Supplied information below:

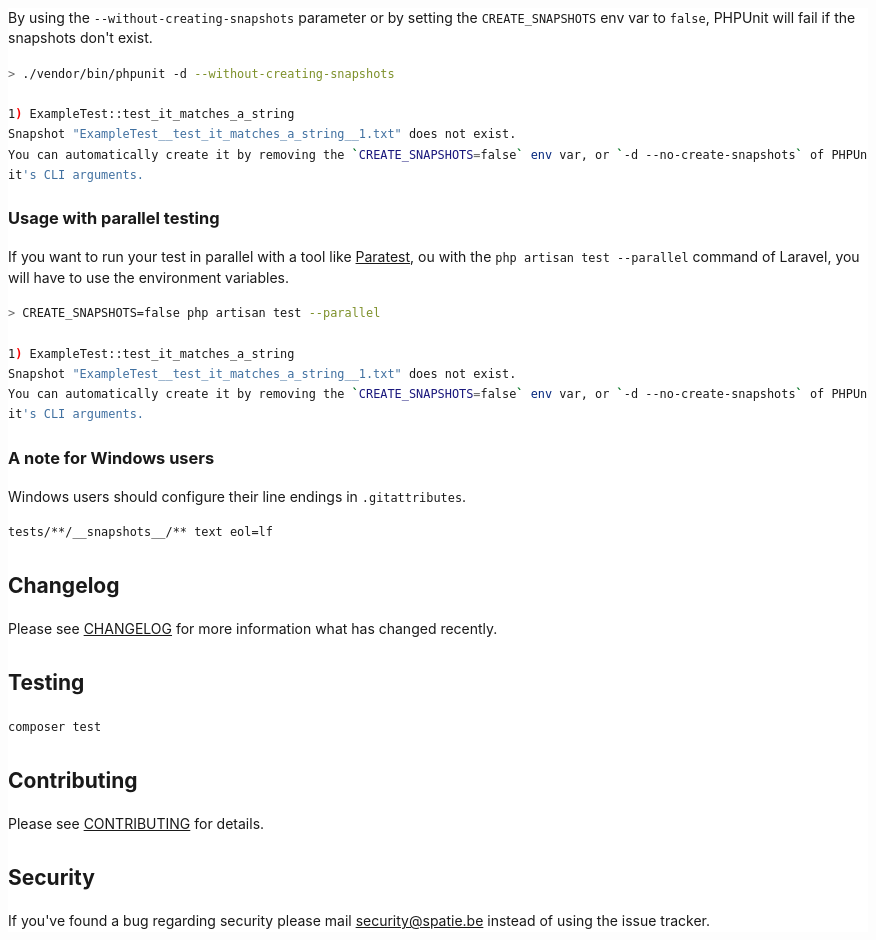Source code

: By using the `--without-creating-snapshots` parameter or by setting the `CREATE_SNAPSHOTS` env var to `false`, PHPUnit will fail if the snapshots don't exist.

```bash
> ./vendor/bin/phpunit -d --without-creating-snapshots

1) ExampleTest::test_it_matches_a_string
Snapshot "ExampleTest__test_it_matches_a_string__1.txt" does not exist.
You can automatically create it by removing the `CREATE_SNAPSHOTS=false` env var, or `-d --no-create-snapshots` of PHPUnit's CLI arguments.
```

### Usage with parallel testing

If you want to run your test in parallel with a tool like [Paratest](https://github.com/paratestphp/paratest), ou with the `php artisan test --parallel` command of Laravel, you will have to use the environment variables.


```bash
> CREATE_SNAPSHOTS=false php artisan test --parallel

1) ExampleTest::test_it_matches_a_string
Snapshot "ExampleTest__test_it_matches_a_string__1.txt" does not exist.
You can automatically create it by removing the `CREATE_SNAPSHOTS=false` env var, or `-d --no-create-snapshots` of PHPUnit's CLI arguments.
```

### A note for Windows users

Windows users should configure their line endings in `.gitattributes`.

```txt
tests/**/__snapshots__/** text eol=lf
```

## Changelog

Please see [CHANGELOG](CHANGELOG.md) for more information what has changed recently.

## Testing

```bash
composer test
```

## Contributing

Please see [CONTRIBUTING](https://github.com/spatie/.github/blob/main/CONTRIBUTING.md) for details.

## Security

If you've found a bug regarding security please mail [security@spatie.be](mailto:security@spatie.be) instead of using the issue tracker.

End of Supplied information.

Prompt :: When a line in the records above holds "artisan", that line is to be reported.

Answer to the exercise ::
If you want to run your test in parallel with a tool like [Paratest](https://github.com/paratestphp/paratest), ou with the `php artisan test --parallel` command of Laravel, you will have to use the environment variables.
> CREATE_SNAPSHOTS=false php artisan test --parallel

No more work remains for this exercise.